Glaucoma pode evoluir sem sinais na visão e ser descoberto já em estágio avançado

Exames de visão periódicos permitem identificar o glaucoma e iniciar o tratamento mais cedo. FOTO: Unsplash

Da Redação

A Associação Mundial de Glaucoma calcula que cerca de 80 milhões de pessoas convivem com esta doença da visão em todo o mundo, e o mais preocupante: cerca de metade dos pacientes desconhece o diagnóstico,  percentual que pode ser ainda maior em países em desenvolvimento.

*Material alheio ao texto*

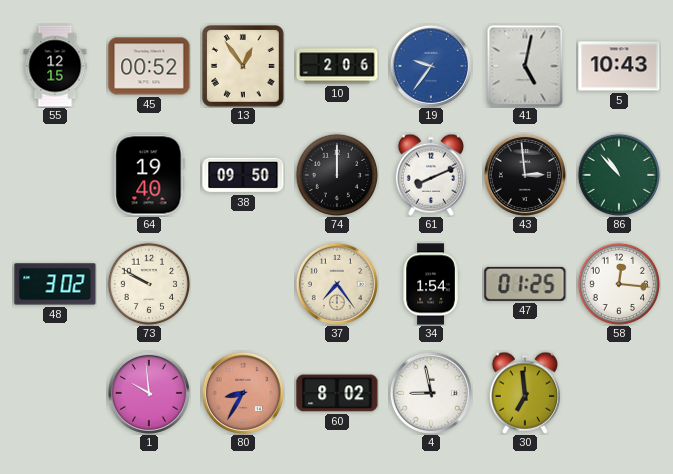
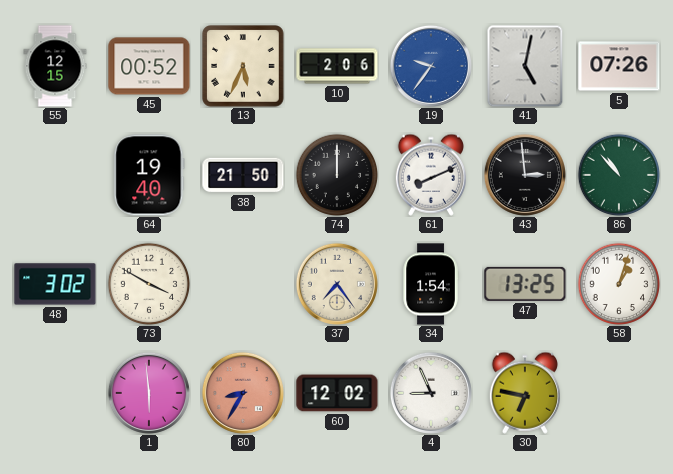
13: 12:54 -> 5:34
5: 10:43 -> 07:26
38: 09:50 -> 21:50
73: 9:50 -> 3:50
47: 01:25 -> 13:25
58: 12:16 -> 1:03
1: 9:59 -> 5:59
60: 8:02 -> 12:02
4: 8:58 -> 8:56
30: 6:59 -> 6:47
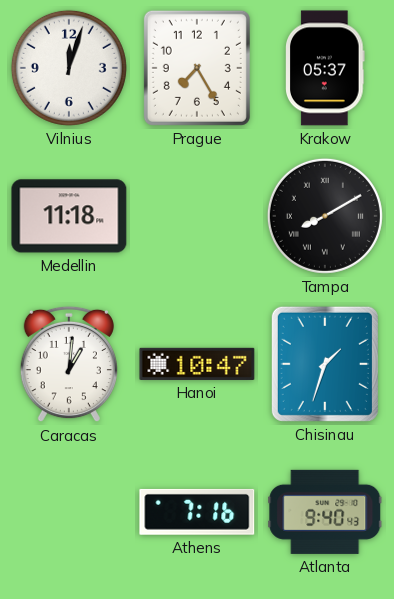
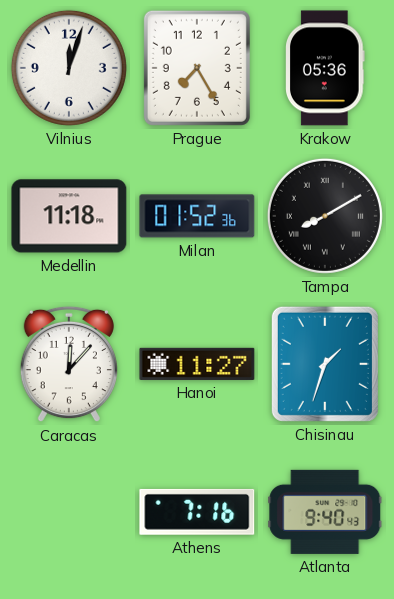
Krakow: 05:37 -> 05:36
Milan: none -> 01:52
Caracas: 1:01 -> 12:07
Hanoi: 10:47 -> 11:27
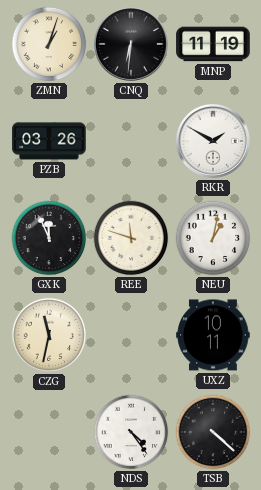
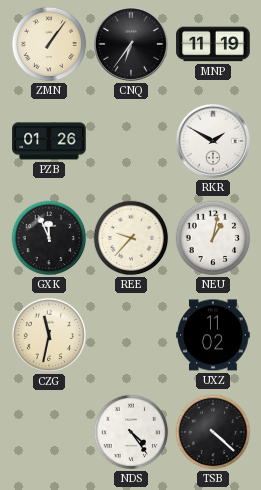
ZMN: 1:03 -> 1:06
CNQ: 6:31 -> 6:36
PZB: 03:26 -> 01:26
REE: 11:48 -> 9:37
UXZ: 10:11 -> 11:02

Paulo Sanders alerta que o glaucoma é uma doença degenetativa. FOTO: Gleyson Ramos/Divulgação Oftalmax

No Dia Mundial do Glaucoma, celebrado em 12 de março, ponto alto da Semana Mundial do Glaucoma, o principal alerta é que a doença é silenciosa e, na maioria das vezes só é descoberta numa consulta de rotina com um médico oftalmologista. Ele costuma avançar de forma discreta, especialmente nas fases iniciais e pode se desenvolver durante meses ou até anos sem apresentar sintomas. “O glaucoma é uma doença degenerativa que atinge o nervo óptico, estrutura responsável por levar as imagens dos olhos ao cérebro. Quando a pressão intraocular permanece elevada por muito tempo, pode ocorrer dano progressivo desse nervo, resultando na perda gradual do campo visual”, explica o oftalmologista Paulo Sanders.

Embora alguns sinais possam surgir, como visão embaçada, perda da visão periférica, vermelhidão ocular, sensibilidade à luz,  dor nos olhos e dor de cabeça, o especialista ressalta que, na maioria dos casos, essas manifestações aparecem apenas em estágios mais avançados.

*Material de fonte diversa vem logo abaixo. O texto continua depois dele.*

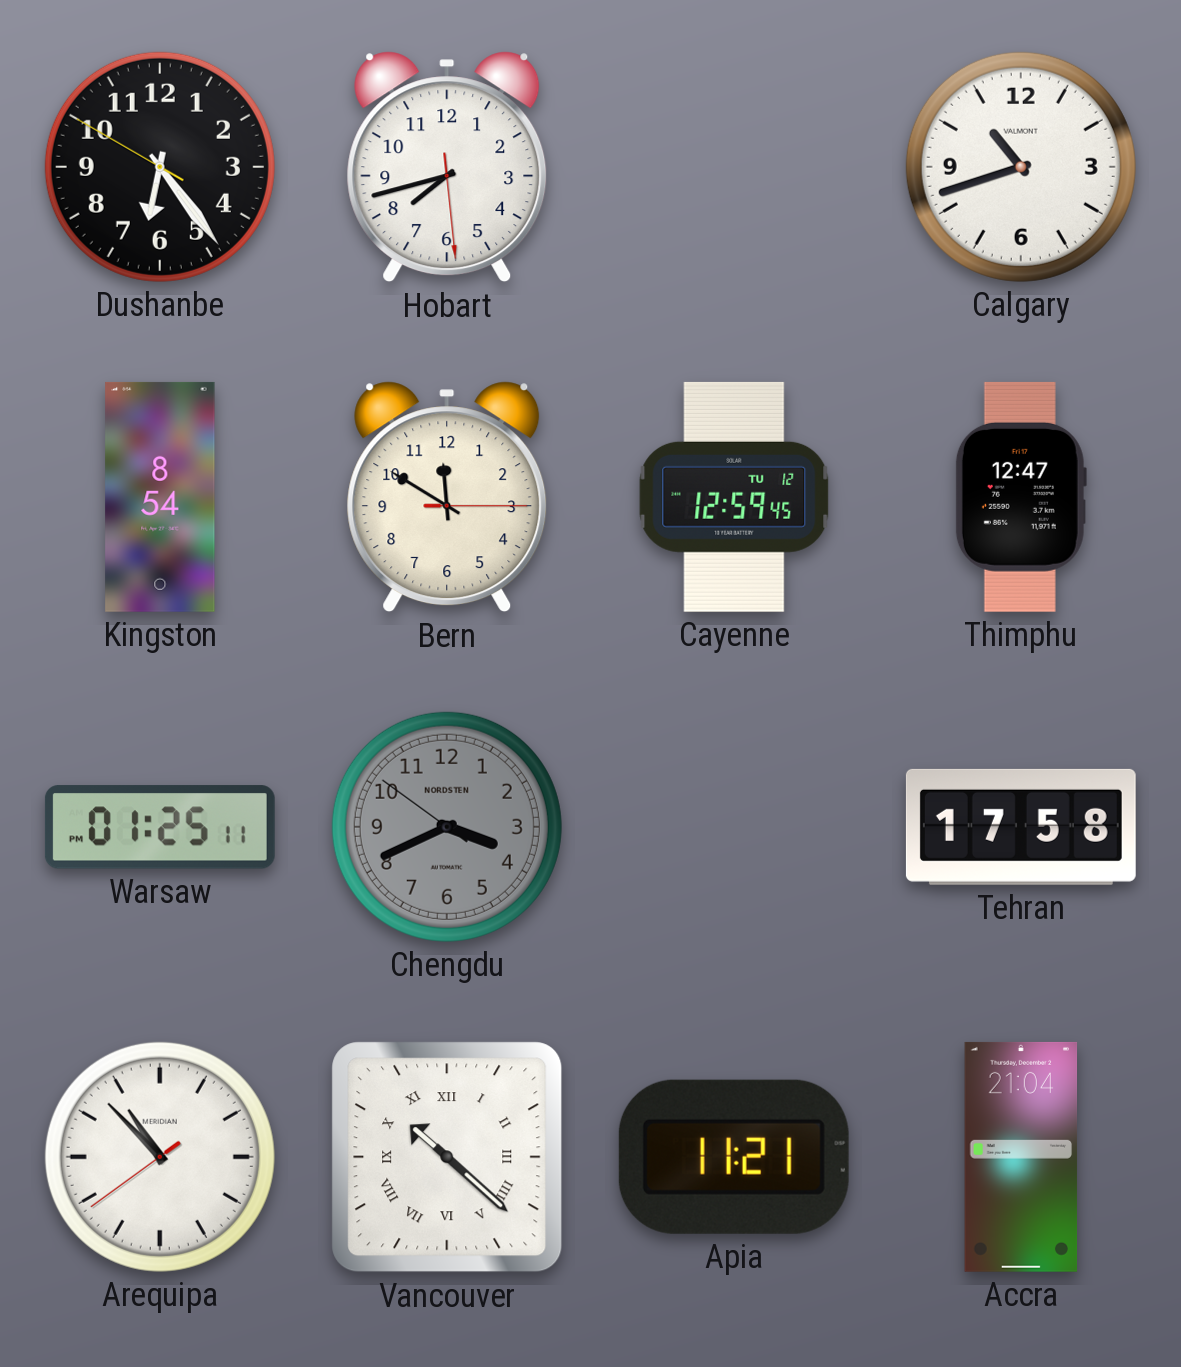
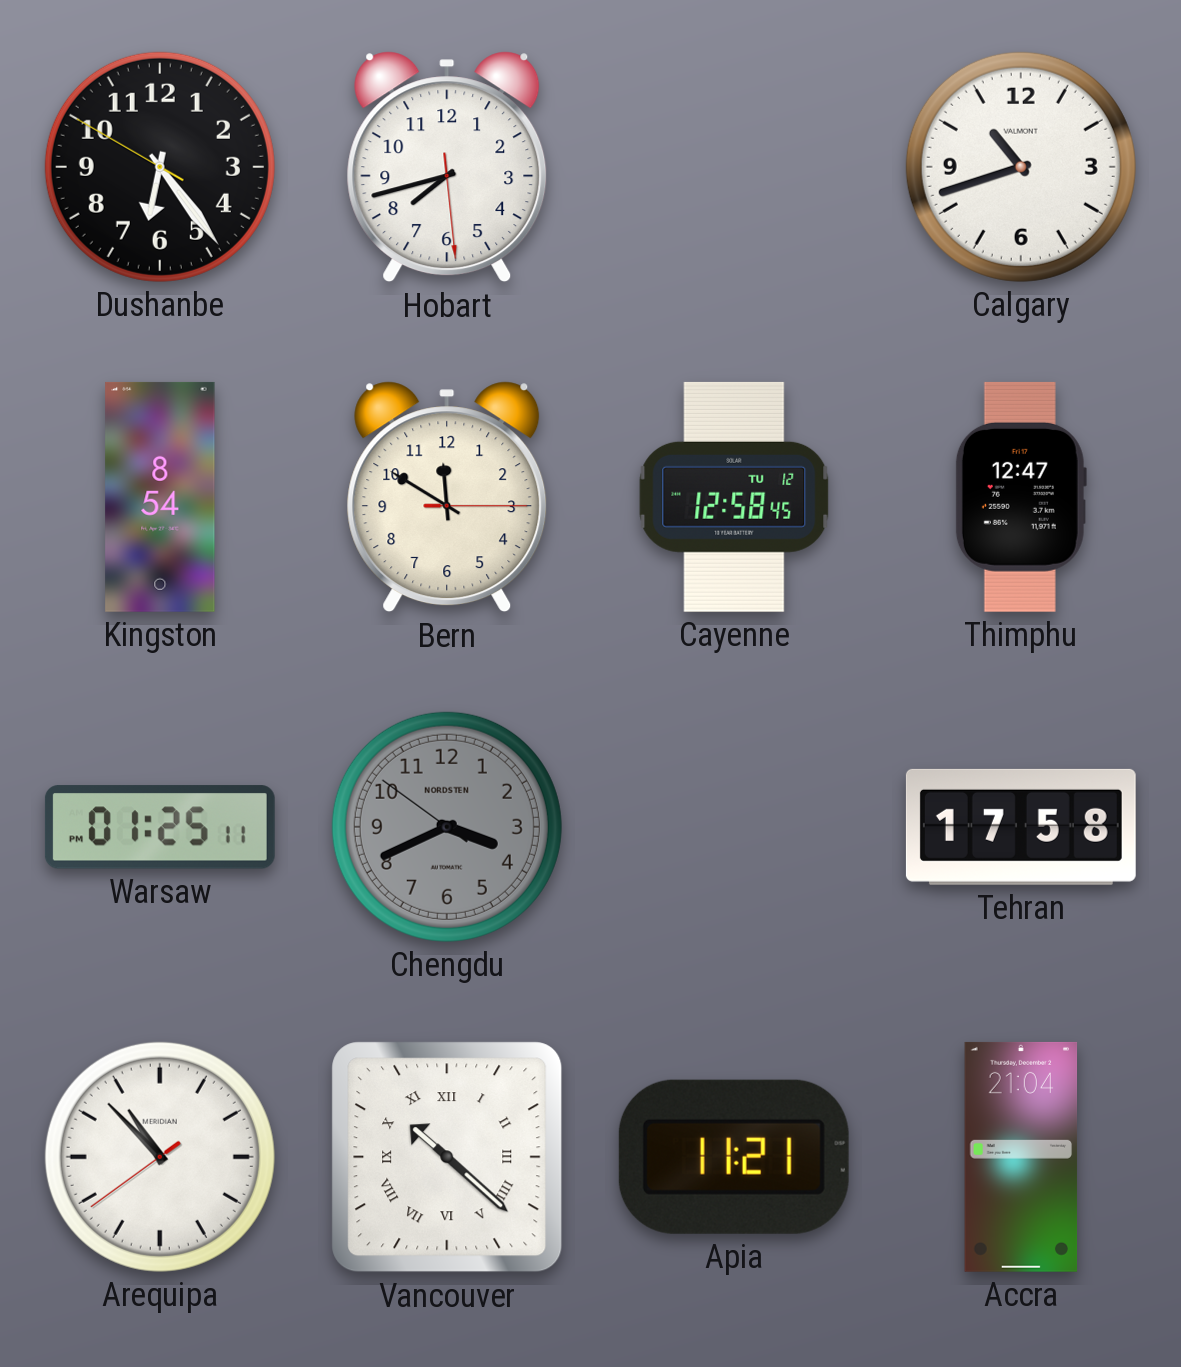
Cayenne: 12:59 -> 12:58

“Muitos pacientes só percebem alterações quando já há comprometimento significativo da visão. Por isso, o acompanhamento periódico é essencial, mesmo na ausência de sintomas”, reforça.

Quem deve redobrar a atenção

Alguns fatores aumentam o risco de desenvolver a doença. Pessoas com histórico familiar de glaucoma, idade acima de 40 anos, alta miopia, histórico de trauma ou inflamação ocular, além de pacientes que fazem uso prolongado de corticoides, estão mais suscetíveis. Doenças como diabetes, hipertensão e artrite reumatoide também estão associadas a maior risco, assim como indivíduos de ascendência africana ou asiática, conforme apontam estudos científicos.

Tratamento contínuo

Apesar de não ter cura, o glaucoma pode ser controlado. O tratamento mais comum envolve o uso diário de colírios para reduzir a pressão intraocular, principal fator de risco para a progressão da doença. “Na maior parte dos casos, o controle é feito com colírios. Também contamos com alternativas como o laser SLT, que pode reduzir a pressão intraocular em até 30%. Em situações específicas, pode ser necessária intervenção cirúrgica”, explica o oftalmologista.

Segundo ele, a adesão rigorosa ao tratamento é determinante para evitar a progressão do dano ao nervo óptico e preservar a qualidade de vida do paciente.

É possível prevenir o glaucoma?

“Quando se trata do glaucoma primário, relacionado ao envelhecimento ou à hereditariedade, não há como impedir o surgimento da doença. No entanto, é possível evitar sua evolução com diagnóstico precoce e acompanhamento adequado. O glaucoma só pode ser identificado por meio de exames realizados em consultas de rotina. Já nos casos secundários, a prevenção passa pelo controle das doenças associadas, como diabetes e hipertensão”, destaca Paulo Saunders.

A orientação do especialista é clara: manter visitas regulares ao oftalmologista, especialmente para quem possui fatores de risco, é a principal estratégia para proteger a visão e reduzir as chances de complicações irreversíveis causadas pelo glaucoma.